◆ What you have to do
Reproduce the data from the line containing "table_cell Pays [357, 384, 1101, 416]" through the line containing "table_cell Téléphone bureau", swapping "Société" for "Entreprise" and leaving everything else unchanged.

◆ The data

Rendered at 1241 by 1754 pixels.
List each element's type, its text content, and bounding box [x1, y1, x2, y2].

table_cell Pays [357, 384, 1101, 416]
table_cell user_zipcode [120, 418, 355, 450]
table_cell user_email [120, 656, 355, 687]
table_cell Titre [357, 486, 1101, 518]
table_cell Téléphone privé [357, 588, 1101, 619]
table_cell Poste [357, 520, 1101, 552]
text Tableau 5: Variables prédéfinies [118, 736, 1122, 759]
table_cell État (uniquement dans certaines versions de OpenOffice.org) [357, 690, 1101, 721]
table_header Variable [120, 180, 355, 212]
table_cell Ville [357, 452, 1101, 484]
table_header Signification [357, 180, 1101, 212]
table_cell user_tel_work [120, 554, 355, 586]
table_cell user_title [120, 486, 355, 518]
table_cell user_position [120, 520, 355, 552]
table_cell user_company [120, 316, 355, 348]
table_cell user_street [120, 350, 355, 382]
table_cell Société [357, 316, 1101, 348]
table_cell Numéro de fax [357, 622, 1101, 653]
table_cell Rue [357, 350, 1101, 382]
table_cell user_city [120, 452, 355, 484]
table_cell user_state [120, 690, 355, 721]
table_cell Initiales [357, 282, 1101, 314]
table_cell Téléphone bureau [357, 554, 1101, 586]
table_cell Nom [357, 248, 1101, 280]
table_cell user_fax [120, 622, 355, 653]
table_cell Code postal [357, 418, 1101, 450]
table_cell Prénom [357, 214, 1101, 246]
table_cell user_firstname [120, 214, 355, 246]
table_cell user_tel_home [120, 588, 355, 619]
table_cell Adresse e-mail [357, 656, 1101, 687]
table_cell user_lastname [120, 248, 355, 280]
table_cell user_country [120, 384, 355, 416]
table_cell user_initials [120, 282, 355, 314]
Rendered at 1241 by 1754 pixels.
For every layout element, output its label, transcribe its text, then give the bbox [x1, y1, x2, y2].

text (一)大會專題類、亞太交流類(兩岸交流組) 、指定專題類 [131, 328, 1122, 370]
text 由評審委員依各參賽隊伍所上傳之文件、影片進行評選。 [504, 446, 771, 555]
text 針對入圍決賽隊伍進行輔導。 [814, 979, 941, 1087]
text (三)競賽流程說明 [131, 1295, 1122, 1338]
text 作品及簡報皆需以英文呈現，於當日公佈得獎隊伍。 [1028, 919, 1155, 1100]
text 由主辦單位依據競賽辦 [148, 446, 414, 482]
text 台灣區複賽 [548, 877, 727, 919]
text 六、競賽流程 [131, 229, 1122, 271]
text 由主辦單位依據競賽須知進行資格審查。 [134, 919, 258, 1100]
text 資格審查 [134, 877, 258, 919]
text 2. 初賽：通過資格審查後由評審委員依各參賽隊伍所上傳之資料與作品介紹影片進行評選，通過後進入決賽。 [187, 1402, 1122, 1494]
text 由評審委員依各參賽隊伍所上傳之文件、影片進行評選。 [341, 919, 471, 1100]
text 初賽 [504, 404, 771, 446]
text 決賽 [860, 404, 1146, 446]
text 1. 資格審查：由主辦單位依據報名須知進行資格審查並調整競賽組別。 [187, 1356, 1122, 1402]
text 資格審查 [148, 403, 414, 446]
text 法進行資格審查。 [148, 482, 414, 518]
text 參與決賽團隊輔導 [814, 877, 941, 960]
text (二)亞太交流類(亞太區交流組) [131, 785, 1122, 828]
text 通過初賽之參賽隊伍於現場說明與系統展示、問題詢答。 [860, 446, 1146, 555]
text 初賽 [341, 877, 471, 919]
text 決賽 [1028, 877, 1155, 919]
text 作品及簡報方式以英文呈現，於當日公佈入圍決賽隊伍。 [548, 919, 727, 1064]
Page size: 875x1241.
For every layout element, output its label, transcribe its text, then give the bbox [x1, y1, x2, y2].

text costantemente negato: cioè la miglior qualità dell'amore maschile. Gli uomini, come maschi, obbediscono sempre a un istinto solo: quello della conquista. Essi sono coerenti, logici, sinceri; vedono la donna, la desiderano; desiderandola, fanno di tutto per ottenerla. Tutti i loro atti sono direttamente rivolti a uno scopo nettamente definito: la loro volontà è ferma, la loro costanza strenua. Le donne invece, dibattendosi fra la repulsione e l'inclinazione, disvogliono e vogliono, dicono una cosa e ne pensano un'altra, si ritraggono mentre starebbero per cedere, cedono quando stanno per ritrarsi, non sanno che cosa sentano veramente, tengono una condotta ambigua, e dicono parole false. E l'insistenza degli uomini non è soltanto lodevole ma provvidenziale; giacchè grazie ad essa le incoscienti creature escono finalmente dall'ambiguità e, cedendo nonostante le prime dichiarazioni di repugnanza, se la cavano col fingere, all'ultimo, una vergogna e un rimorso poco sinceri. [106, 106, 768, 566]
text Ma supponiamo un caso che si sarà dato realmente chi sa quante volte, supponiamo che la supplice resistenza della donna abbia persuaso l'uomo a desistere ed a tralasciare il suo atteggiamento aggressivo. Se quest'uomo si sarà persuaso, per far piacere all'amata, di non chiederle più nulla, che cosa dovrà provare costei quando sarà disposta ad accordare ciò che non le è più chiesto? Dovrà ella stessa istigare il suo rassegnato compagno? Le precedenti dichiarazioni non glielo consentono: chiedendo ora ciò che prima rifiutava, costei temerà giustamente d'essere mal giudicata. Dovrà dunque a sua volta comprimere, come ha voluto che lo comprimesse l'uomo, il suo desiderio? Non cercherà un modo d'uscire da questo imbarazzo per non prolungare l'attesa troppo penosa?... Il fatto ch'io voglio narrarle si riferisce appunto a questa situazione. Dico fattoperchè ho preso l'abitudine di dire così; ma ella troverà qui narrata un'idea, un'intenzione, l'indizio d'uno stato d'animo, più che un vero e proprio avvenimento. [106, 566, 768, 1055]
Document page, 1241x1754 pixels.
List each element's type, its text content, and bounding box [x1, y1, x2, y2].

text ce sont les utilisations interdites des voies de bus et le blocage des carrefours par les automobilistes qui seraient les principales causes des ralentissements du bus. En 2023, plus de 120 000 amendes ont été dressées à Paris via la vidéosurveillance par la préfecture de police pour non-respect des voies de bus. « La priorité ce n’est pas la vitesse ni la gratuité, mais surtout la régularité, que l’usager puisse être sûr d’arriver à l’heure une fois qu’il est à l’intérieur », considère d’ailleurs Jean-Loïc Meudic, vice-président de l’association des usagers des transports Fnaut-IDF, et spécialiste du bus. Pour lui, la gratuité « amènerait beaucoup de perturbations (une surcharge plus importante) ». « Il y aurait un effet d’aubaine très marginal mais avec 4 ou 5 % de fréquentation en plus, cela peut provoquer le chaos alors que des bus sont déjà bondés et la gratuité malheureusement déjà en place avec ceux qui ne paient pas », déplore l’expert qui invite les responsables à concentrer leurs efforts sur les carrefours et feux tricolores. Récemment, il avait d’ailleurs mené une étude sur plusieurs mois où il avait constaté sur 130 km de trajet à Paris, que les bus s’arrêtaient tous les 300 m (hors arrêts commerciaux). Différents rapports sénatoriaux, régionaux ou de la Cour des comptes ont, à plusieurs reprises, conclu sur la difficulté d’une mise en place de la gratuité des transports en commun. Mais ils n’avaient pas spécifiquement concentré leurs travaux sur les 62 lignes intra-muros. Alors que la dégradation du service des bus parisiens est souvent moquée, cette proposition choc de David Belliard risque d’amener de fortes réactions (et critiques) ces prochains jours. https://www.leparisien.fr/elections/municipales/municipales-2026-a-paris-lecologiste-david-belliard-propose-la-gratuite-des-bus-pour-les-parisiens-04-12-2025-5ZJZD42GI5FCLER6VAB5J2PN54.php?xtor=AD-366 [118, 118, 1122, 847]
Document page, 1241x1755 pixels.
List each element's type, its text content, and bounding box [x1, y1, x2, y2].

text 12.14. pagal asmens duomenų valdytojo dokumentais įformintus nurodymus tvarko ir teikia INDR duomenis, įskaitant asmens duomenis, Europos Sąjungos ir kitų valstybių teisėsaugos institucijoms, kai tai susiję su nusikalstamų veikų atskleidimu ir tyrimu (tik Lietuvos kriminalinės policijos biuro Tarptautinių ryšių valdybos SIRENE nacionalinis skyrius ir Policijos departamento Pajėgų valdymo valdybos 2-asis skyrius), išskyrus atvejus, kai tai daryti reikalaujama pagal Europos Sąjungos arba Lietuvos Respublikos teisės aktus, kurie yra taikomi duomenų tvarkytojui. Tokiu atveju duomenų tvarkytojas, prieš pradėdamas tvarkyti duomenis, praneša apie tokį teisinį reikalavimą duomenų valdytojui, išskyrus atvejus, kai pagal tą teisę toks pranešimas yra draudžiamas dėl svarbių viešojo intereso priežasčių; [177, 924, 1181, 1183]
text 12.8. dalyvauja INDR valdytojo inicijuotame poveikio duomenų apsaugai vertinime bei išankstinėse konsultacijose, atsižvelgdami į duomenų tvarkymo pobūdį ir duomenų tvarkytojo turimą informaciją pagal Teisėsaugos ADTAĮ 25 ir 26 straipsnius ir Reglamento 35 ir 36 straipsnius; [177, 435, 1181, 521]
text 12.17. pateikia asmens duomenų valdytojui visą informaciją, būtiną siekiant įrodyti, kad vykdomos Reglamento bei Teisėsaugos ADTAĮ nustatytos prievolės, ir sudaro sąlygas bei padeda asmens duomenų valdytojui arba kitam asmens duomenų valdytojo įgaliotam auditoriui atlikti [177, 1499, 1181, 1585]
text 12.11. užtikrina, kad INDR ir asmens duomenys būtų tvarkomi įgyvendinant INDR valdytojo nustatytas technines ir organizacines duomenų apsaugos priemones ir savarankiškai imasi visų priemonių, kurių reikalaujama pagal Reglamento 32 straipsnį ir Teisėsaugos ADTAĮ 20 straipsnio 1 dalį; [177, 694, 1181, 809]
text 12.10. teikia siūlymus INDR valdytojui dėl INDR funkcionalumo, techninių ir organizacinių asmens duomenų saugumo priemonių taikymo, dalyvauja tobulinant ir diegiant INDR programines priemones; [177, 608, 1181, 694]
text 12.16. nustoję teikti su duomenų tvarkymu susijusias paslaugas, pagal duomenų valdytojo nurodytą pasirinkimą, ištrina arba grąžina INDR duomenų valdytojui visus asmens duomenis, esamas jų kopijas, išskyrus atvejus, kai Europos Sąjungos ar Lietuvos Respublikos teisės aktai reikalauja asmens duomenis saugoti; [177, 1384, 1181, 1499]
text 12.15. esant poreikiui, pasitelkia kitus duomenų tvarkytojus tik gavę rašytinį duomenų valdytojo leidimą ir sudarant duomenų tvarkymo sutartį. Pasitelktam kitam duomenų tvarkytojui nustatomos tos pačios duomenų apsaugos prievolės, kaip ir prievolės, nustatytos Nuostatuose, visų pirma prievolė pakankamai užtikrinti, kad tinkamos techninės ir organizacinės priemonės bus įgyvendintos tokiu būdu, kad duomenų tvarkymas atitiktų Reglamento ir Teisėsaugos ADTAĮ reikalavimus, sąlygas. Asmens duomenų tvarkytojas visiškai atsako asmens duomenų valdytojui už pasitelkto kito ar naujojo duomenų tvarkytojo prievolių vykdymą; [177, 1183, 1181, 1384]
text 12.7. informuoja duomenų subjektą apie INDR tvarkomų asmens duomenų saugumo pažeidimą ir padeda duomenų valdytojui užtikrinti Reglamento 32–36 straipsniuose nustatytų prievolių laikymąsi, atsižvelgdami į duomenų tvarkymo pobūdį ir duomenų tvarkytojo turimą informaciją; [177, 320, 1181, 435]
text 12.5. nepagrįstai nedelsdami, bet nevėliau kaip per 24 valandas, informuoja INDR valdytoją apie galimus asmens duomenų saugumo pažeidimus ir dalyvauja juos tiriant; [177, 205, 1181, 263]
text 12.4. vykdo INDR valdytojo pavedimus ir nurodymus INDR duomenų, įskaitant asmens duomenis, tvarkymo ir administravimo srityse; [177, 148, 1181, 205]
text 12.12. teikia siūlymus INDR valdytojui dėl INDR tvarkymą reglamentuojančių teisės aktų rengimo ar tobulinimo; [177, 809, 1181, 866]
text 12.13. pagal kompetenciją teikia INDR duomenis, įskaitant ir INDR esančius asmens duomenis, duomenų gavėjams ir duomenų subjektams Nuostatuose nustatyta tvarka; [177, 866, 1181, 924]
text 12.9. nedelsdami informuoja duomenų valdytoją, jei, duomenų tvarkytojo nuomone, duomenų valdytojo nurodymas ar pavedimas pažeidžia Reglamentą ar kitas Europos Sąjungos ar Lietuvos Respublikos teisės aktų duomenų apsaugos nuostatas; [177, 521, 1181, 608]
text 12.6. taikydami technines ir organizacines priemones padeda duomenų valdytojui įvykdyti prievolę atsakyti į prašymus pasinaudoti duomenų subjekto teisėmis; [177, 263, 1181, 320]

◆ Reply
table_cell Pays [357, 384, 1101, 416]
table_cell user_zipcode [120, 418, 355, 450]
table_cell user_email [120, 656, 355, 687]
table_cell Titre [357, 486, 1101, 518]
table_cell Téléphone privé [357, 588, 1101, 619]
table_cell Poste [357, 520, 1101, 552]
text Tableau 5: Variables prédéfinies [118, 736, 1122, 759]
table_cell État (uniquement dans certaines versions de OpenOffice.org) [357, 690, 1101, 721]
table_header Variable [120, 180, 355, 212]
table_cell Ville [357, 452, 1101, 484]
table_header Signification [357, 180, 1101, 212]
table_cell user_tel_work [120, 554, 355, 586]
table_cell user_title [120, 486, 355, 518]
table_cell user_position [120, 520, 355, 552]
table_cell user_company [120, 316, 355, 348]
table_cell user_street [120, 350, 355, 382]
table_cell Entreprise [357, 316, 1101, 348]
table_cell Numéro de fax [357, 622, 1101, 653]
table_cell Rue [357, 350, 1101, 382]
table_cell user_city [120, 452, 355, 484]
table_cell user_state [120, 690, 355, 721]
table_cell Initiales [357, 282, 1101, 314]
table_cell Téléphone bureau [357, 554, 1101, 586]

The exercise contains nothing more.